The fear of missing out (FOMO) may have you wanting in on these investments, but it also keeps traders from getting out when they should. Say you hit the jackpot on $100 worth of Bitcoin you bought in 2011 and you’re sitting on more than $1 million. That’s likely more money than you’ve ever had, but what if you could have … $2 million. Sometimes taking a huge gamble works out; Mark Zuckerberg could have sold Facebook to Yahoo for $1 billion, but he didn’t and now he’s one of the richest people in the world. But we’re not all Mark Zuckerbergs and just as fast as those returns can double, they can also disappear. GameStop, which was trading at $483 per share at its highest in late January, is now trading around $50.
So how do you balance the fear of selling now and potentially missing bigger returns, with making sound investing decisions?
If you’re a 100% rational human being, the answer may seem simple: you currently have more than you had when you started, so end the risk here and leave with your returns. But none of us are 100% rational, and the potential for your returns to skyrocket in a few weeks or months could, understandably, make it difficult for you to sell.
When an investor sees a gain in their trading account that they haven’t yet sold out of, they tend to take on more risk, says Dan Egan, managing director of behavioral finance and investing at robo-advisor Betterment. (If you actually sold those assets and saw the tax bomb, it may be a different story.)
And when investors start to see a loss, they’ll generally dig in to defend their positions, says Robert Frank, an economics professor at Cornell University.

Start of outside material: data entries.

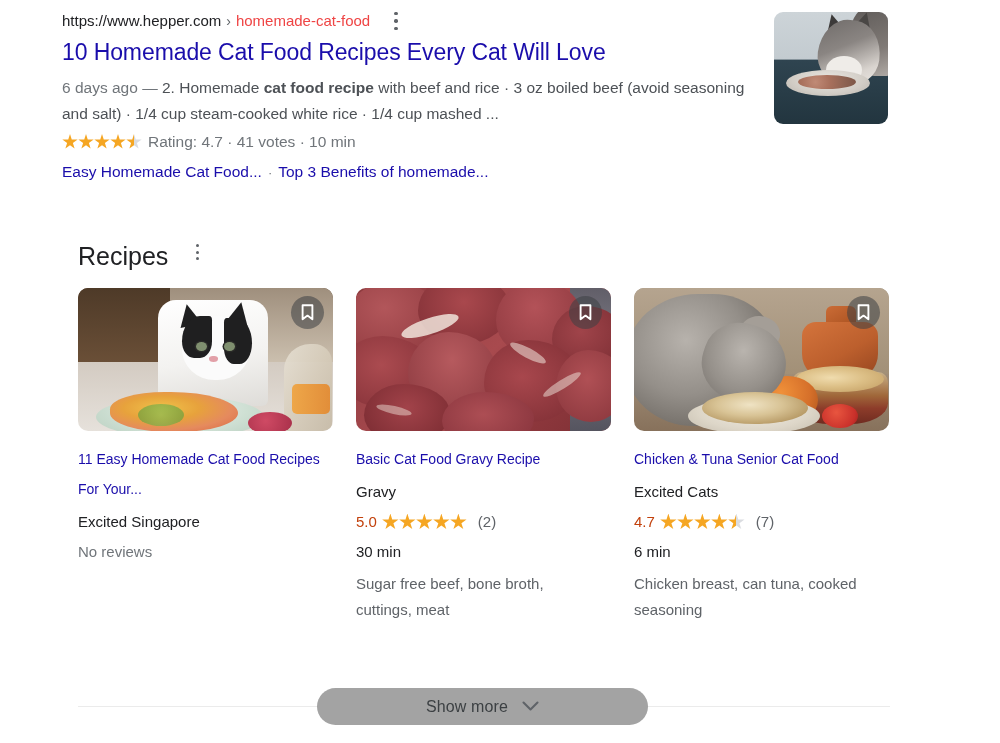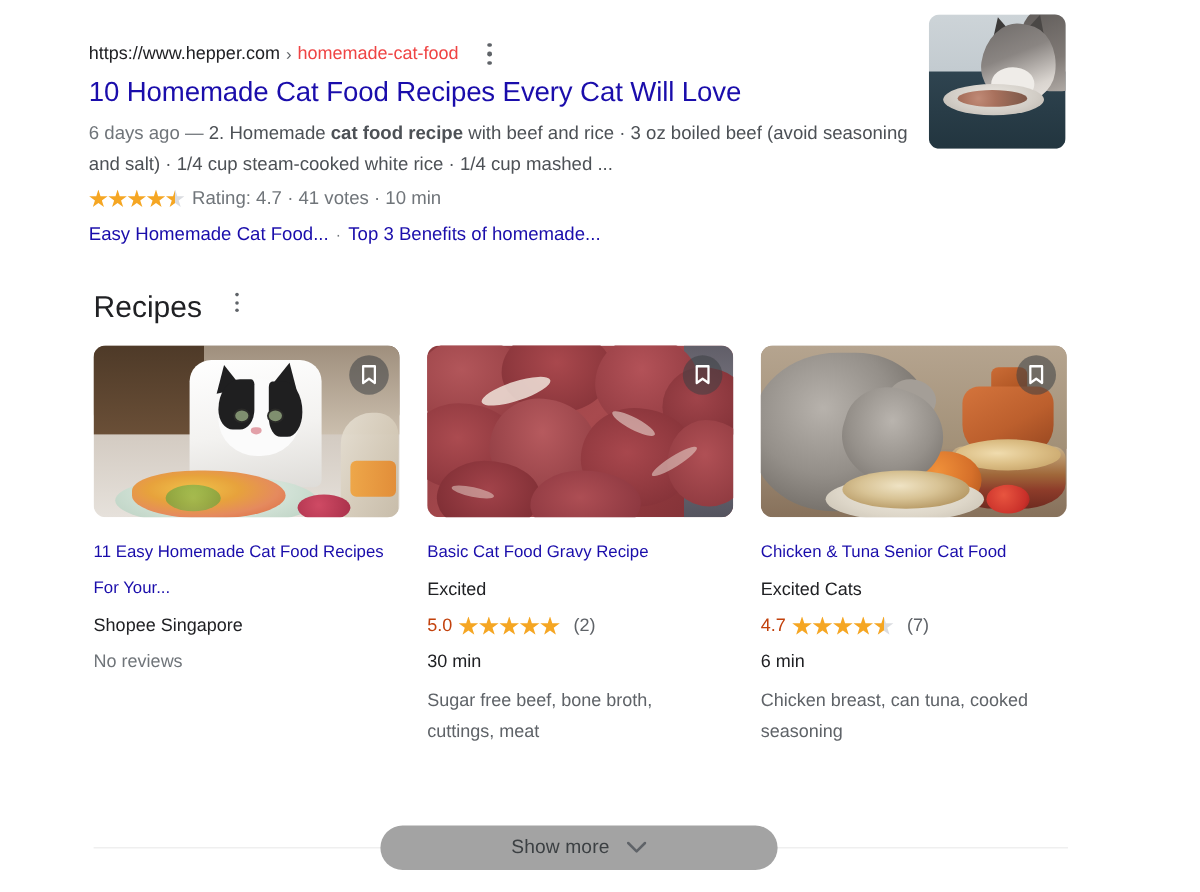--- a/index.html
+++ b/index.html
@@ -19,10 +19,9 @@
   
   #result-block {
     position: absolute;
-    left: 74px;
+    left: 62px;
     top: 10px;
     width: 700px;
-    margin-top: 24px;
   }
 
   .url-row {

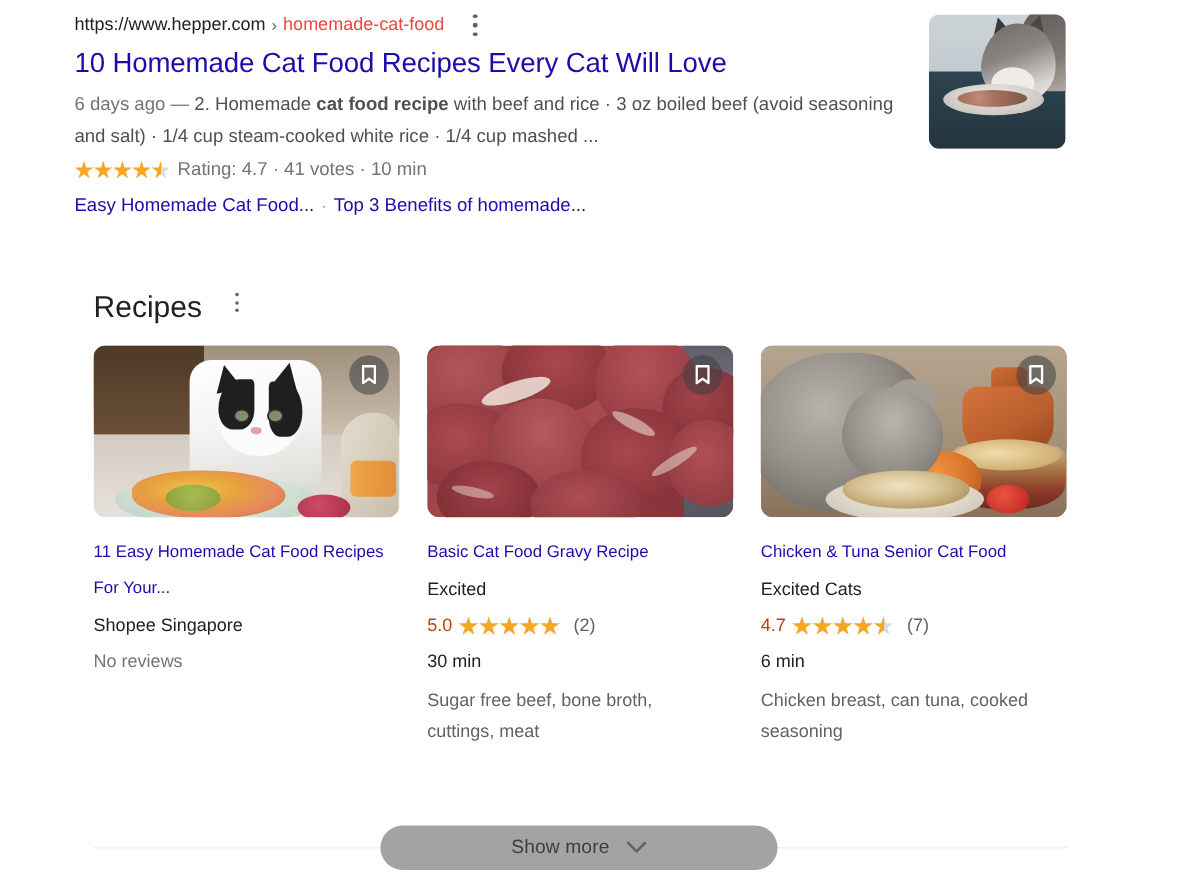--- a/index.html
+++ b/index.html
@@ -547,7 +547,7 @@
         </div>
       </div>
       <div class="card-title">Basic Cat Food Gravy Recipe</div>
-      <div class="card-source">Excited</div>
+      <div class="card-source">Gravy</div>
       <div class="card-rating">
         <span class="num">5.0</span>
         <span class="stars" id="card2-stars">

“If someone goes to the racetrack and he’s behind going into the last race, he’s much more likely to bet on a long shot in the last race even though that’s not a smarter bet,” Frank says. “Betting on a long shot — if it wins — might enable him to avoid a loss.”

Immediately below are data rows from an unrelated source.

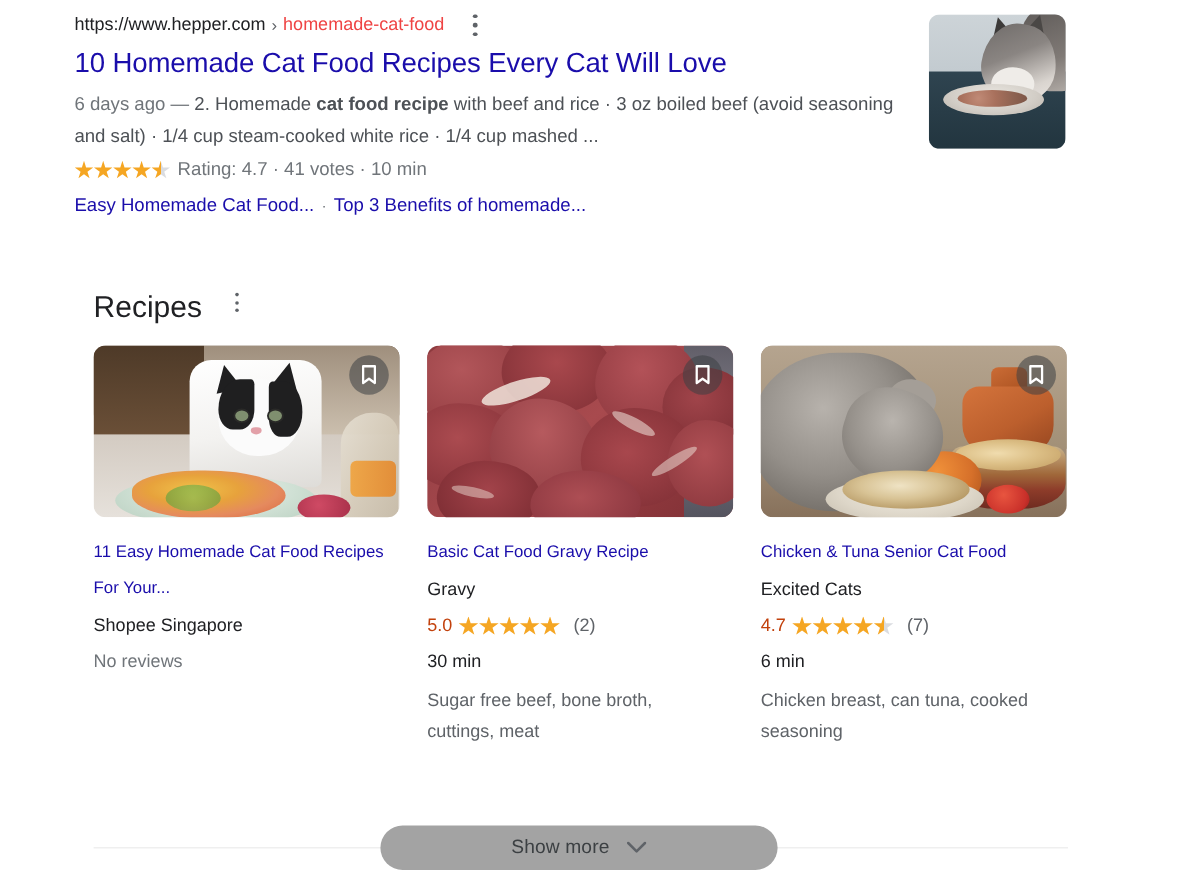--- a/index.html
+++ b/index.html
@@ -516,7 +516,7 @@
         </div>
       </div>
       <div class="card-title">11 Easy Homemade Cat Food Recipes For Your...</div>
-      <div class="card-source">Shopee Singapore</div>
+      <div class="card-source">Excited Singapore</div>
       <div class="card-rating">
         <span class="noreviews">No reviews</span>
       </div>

When someone has evidence they can make money this way once, they’ll wonder if they can do it again… and again… and again.
But novice investors need to ask themselves: am I actually good at trading, or am I just lucky? We hope for the former, but it’s best to plan for the latter.
What you should do
For every investor we see in the news making lots of money, there are tons on the other side who have lost lots of money — and next time, it could be you.

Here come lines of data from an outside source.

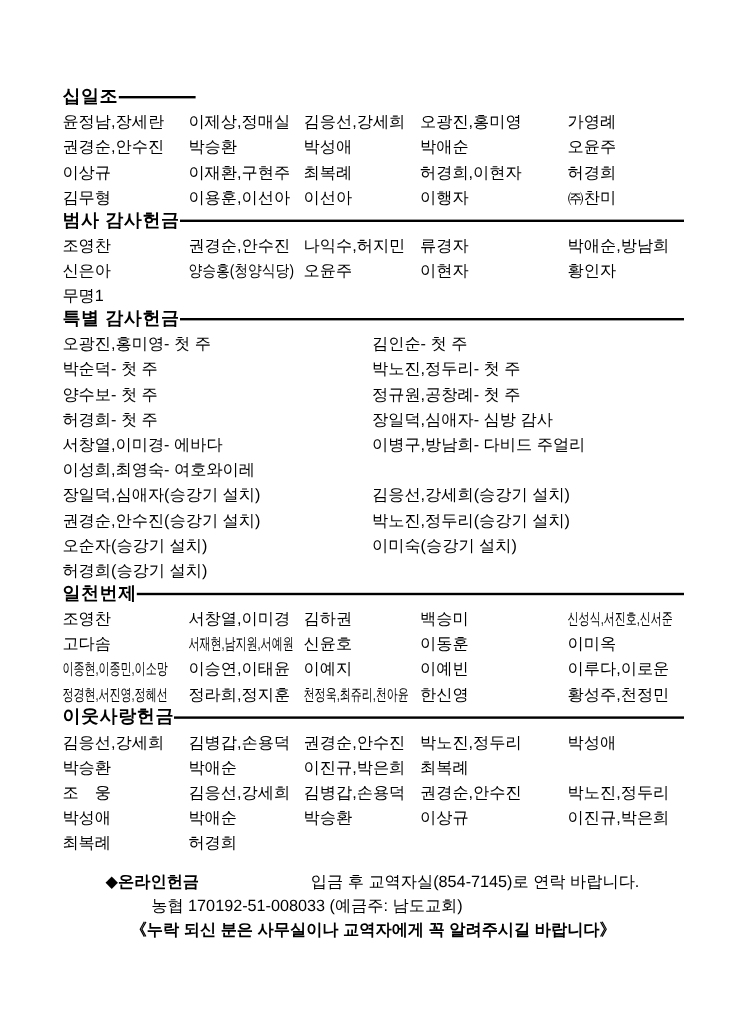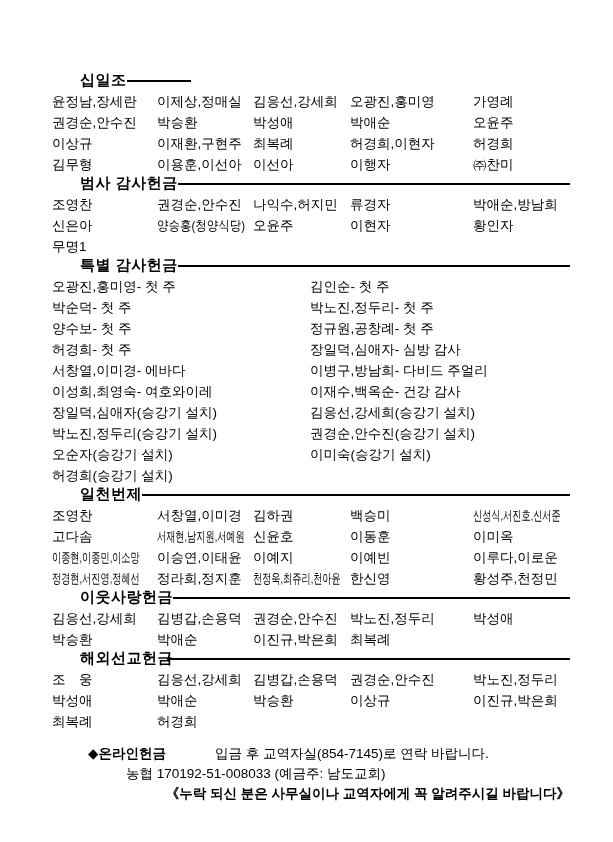--- a/index.html
+++ b/index.html
@@ -11,7 +11,7 @@
   .page{box-sizing:border-box;width:613px;height:842px;padding:72px 43px 0 52px;}
   
   .sec{margin-bottom:0;}
-  .sec-head{display:flex;align-items:center;height:17px;margin-bottom:2px;margin-left:28px;}
+  .sec-head{display:flex;align-items:center;height:17px;margin-bottom:2px;}
   .sec-title{font-weight:bold;font-size:15px;white-space:nowrap;letter-spacing:0.5px;}
   .sec-rule{border-top:2px solid #000;flex:1 1 auto;height:0;}
   .sec-rule.short{flex:0 0 64px;}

“When you get a windfall like that, you want to take the risk off the table,” says Anjali Jariwala, a certified financial planner and founder of Fit Advisors. “The best way to do so is to pull that money out in increments.”
If you put money in the market and that position has accelerated, at least pull out what you put in so you can recoup your investment, she says. If it continues to jump, consider selling half, so you’ve made money but you can still wait to see if there is more to gain. Of course, if you’re more risk averse, selling out once you’ve seen that price jump might be the best move for you (quit while you’re ahead, as they say).
If you’re starting out with self-directed trading, split your money into a “get rich” pot and a “stay rich” pot, Egan says. The “get rich” pot is a small amount of your wealth where you can do your experimenting in trading, and the rest should be in more risk-managed vehicles, like target-date funds. As your “get rich” pot inches up, rebalance and bring it back down to where it started.
If you’re actually good at trading, you can make money this way. But the rebalancing protects you in case you just got lucky once and you’re not actually that skilled, Egan says.
Keep in mind that experts recommend not having more than 2% in riskier investments like Bitcoin — 5% at the most.
It’s also a good idea to make a plan before you start trading. If you buy a stock at $100, for example, tell yourself that if it ever hits $200, you’re going to get out or at least take half of your winnings out, Egan says. And if this is a hobby, treat it like a hobby. Set yourself a budget like you would for the skiing or the rock climbing gym.
Finally, if you are one of the lucky ones who makes a lot of money quickly, don’t change up your lifestyle. If you make $100,000, spend just $10,000 more that year, Egan says.
“Having to downgrade from a Bentley to an Audi feels really bad,” he adds. “It feels a lot worse than it felt good on the way up.”
Can’t relate, but the point is that losses feel dramatically worse than gains.